Pandemic disruptions caused significant learning loss
A recently published study by McKinsey & Company reveals that after a year in remote and hybrid learning, students in the United States have fallen behind significantly. Assessment tests showed the biggest loss is in math, averaging 5 months behind, and English following at 4 months behind.
Keeping in mind that this is an average across the whole country, there are many school districts and populations that have actually seen far greater losses in learning. These studies also showed that Black and Hispanic students ended the 2020/2021 school year 6 months behind.
If you have a school-age child, you know that academic loss isn’t the only harm our students have suffered during the pandemic. Thirty-five percent of 16,370 parents surveyed across every state in America said they were “very or extremely concerned” about their child’s mental health. Roughly 80 percent of parents had “some level of concern” about their child’s mental health or social and emotional health and development since the pandemic began.
Chronic absenteeism and a sharply increased dropout rate have contributed to the learning loss crisis. Further, the survey suggested that 17 percent of high school seniors who had previously planned on attending postsecondary school have now abandoned those plans. Most have joined or are planning to join the workforce, and many state that the cost of postsecondary education is the main reason.
While remedies are already in place in some areas, and programs and plans are being developed to help address learning loss, attendance, and the dropout rate, the cumulative effects of the pandemic can have a long-term impact on this generation of students.
What can parents do?
The McKinsey & Company research “suggests that parents underestimate the unfinished learning caused by the pandemic.” Forty percent of the parents surveyed thought their child was on track academically. More than half of parents “think their child is doing just fine.” Statistics from assessment tests tell a different story.

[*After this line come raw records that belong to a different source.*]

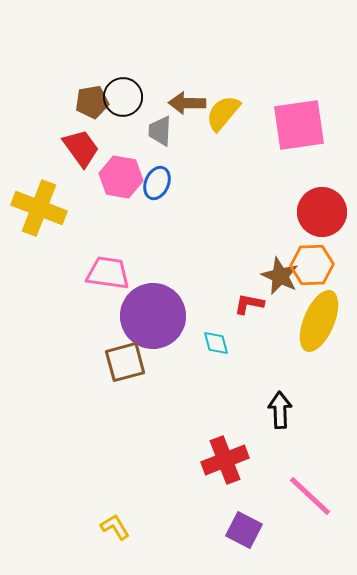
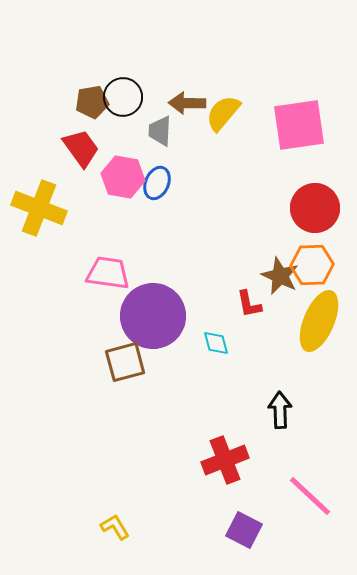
pink hexagon: moved 2 px right
red circle: moved 7 px left, 4 px up
red L-shape: rotated 112 degrees counterclockwise
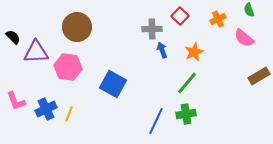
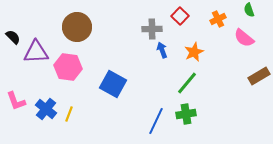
blue cross: rotated 25 degrees counterclockwise
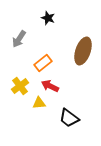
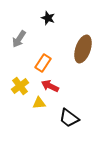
brown ellipse: moved 2 px up
orange rectangle: rotated 18 degrees counterclockwise
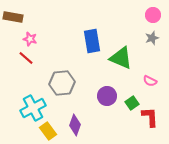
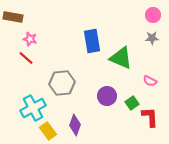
gray star: rotated 16 degrees clockwise
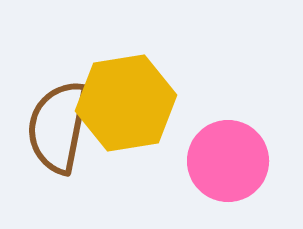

Parents who recognize their child’s dilemma, and are committed to doing something about it, are choosing a variety of remedies and innovations: tutoring, summer school, enrichment programs, homeschooling, district-sponsored “recovery programs”, hybrid models of in-person plus remote learning, homeschooling, learning hubs, and even holding their child back a year.
The case for tutoring
Though not the answer for every child, personalized one-on-one tutoring is one way parents are choosing to get their kids re-engaged, on-track, and academically successful. At TutorUp, all of our tutors are certified teachers with classroom experience. It’s not enough to have a tutor who is a subject matter expert if they don’t also have training and experience in how to assess, adapt, innovate, motivate, measure, and provide the individual and personalized instruction each child needs.
Following a chaotic year-and-a-half of a mixed bag of school experiences, teachers will not only have their hands full trying to reach each student at their level of ability, but they are all dealing with quarantine restrictions, an uptick in positive COVID-19 cases, and worry about their own health.
Will teachers – even the most well-meaning – be able to help their students in the classroom make up for all of the learning loss?
Tutoring is often a choice parents make as a reaction to finding out that their child is struggling in school, or possibly even failing a subject. As parents realize that even the most conscientious students are suffering learning loss through no fault of their own, they are choosing to enlist tutoring support to help bridge the gap.